Assignment =>
Copy out every line of the records below character for character, leaving out the pictures.

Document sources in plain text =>
BEGIN

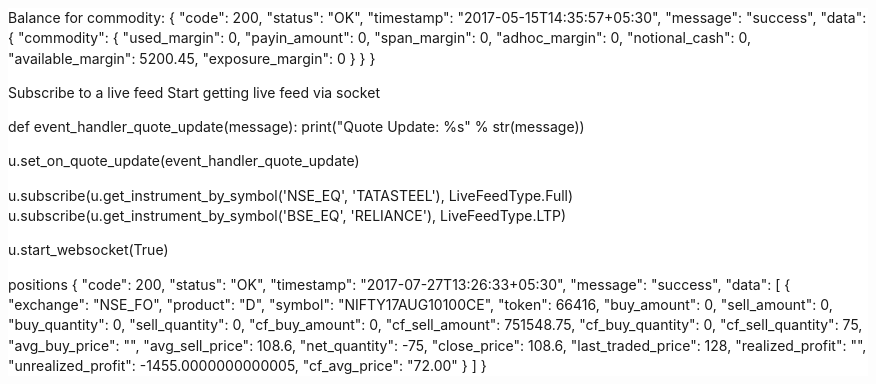 


Balance for commodity:
{
  "code": 200,
  "status": "OK",
  "timestamp": "2017-05-15T14:35:57+05:30",
  "message": "success",
  "data": {
    "commodity": {
      "used_margin": 0,
      "payin_amount": 0,
      "span_margin": 0,
      "adhoc_margin": 0,
      "notional_cash": 0,
      "available_margin": 5200.45,
      "exposure_margin": 0
    }
  }
}

Subscribe to a live feed
Start getting live feed via socket

def event_handler_quote_update(message):
    print("Quote Update: %s" % str(message))

u.set_on_quote_update(event_handler_quote_update)

u.subscribe(u.get_instrument_by_symbol('NSE_EQ', 'TATASTEEL'), LiveFeedType.Full)
u.subscribe(u.get_instrument_by_symbol('BSE_EQ', 'RELIANCE'), LiveFeedType.LTP)

u.start_websocket(True)




positions
{
    "code": 200,
    "status": "OK",
    "timestamp": "2017-07-27T13:26:33+05:30",
    "message": "success",
    "data": [
        {
            "exchange": "NSE_FO",
            "product": "D",
            "symbol": "NIFTY17AUG10100CE",
            "token": 66416,
            "buy_amount": 0,
            "sell_amount": 0,
            "buy_quantity": 0,
            "sell_quantity": 0,
            "cf_buy_amount": 0,
            "cf_sell_amount": 751548.75,
            "cf_buy_quantity": 0,
            "cf_sell_quantity": 75,
            "avg_buy_price": "",
            "avg_sell_price": 108.6,
            "net_quantity": -75,
            "close_price": 108.6,
            "last_traded_price": 128,
            "realized_profit": "",
            "unrealized_profit": -1455.0000000000005,
            "cf_avg_price": "72.00"
        }
    ]
}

END

Expected answer =>
Balance for commodity:
{
  "code": 200,
  "status": "OK",
  "timestamp": "2017-05-15T14:35:57+05:30",
  "message": "success",
  "data": {
    "commodity": {
      "used_margin": 0,
      "payin_amount": 0,
      "span_margin": 0,
      "adhoc_margin": 0,
      "notional_cash": 0,
      "available_margin": 5200.45,
      "exposure_margin": 0
    }
  }
}

Subscribe to a live feed
Start getting live feed via socket

def event_handler_quote_update(message):
    print("Quote Update: %s" % str(message))

u.set_on_quote_update(event_handler_quote_update)

u.subscribe(u.get_instrument_by_symbol('NSE_EQ', 'TATASTEEL'), LiveFeedType.Full)
u.subscribe(u.get_instrument_by_symbol('BSE_EQ', 'RELIANCE'), LiveFeedType.LTP)

u.start_websocket(True)




positions
{
    "code": 200,
    "status": "OK",
    "timestamp": "2017-07-27T13:26:33+05:30",
    "message": "success",
    "data": [
        {
            "exchange": "NSE_FO",
            "product": "D",
            "symbol": "NIFTY17AUG10100CE",
            "token": 66416,
            "buy_amount": 0,
            "sell_amount": 0,
            "buy_quantity": 0,
            "sell_quantity": 0,
            "cf_buy_amount": 0,
            "cf_sell_amount": 751548.75,
            "cf_buy_quantity": 0,
            "cf_sell_quantity": 75,
            "avg_buy_price": "",
            "avg_sell_price": 108.6,
            "net_quantity": -75,
            "close_price": 108.6,
            "last_traded_price": 128,
            "realized_profit": "",
            "unrealized_profit": -1455.0000000000005,
            "cf_avg_price": "72.00"
        }
    ]
}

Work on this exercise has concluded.